- **TASK STATEMENT**
Pull out each line below that contains the word "website". Uppercase and lowercase letters count as different.

- **THE RECORDS**
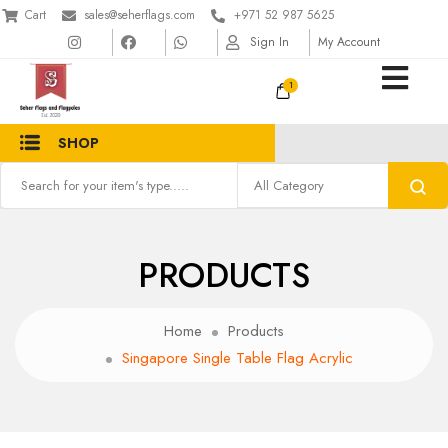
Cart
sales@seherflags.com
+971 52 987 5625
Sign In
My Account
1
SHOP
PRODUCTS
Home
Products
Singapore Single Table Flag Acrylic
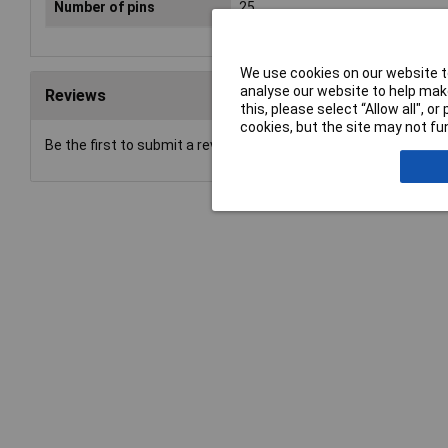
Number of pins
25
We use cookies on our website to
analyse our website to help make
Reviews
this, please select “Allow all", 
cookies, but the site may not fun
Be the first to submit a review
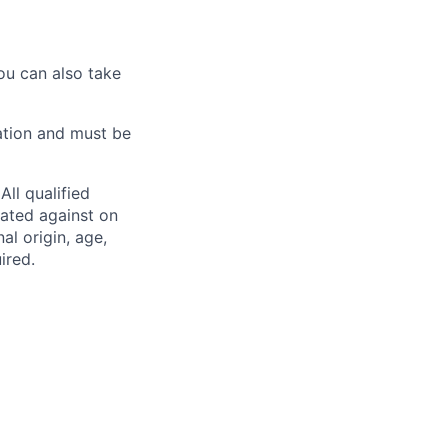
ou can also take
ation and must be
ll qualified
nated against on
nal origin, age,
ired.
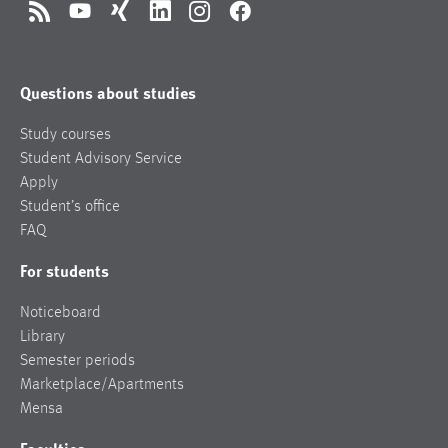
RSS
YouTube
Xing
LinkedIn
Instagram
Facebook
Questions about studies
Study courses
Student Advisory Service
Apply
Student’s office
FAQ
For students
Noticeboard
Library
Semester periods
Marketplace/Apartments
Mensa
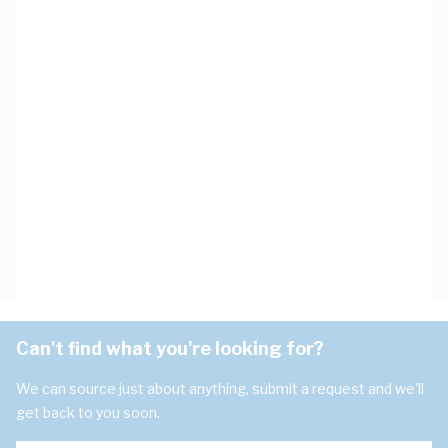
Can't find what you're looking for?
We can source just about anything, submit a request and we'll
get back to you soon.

- **TASK OUTPUT**
We use cookies on our website to
analyse our website to help make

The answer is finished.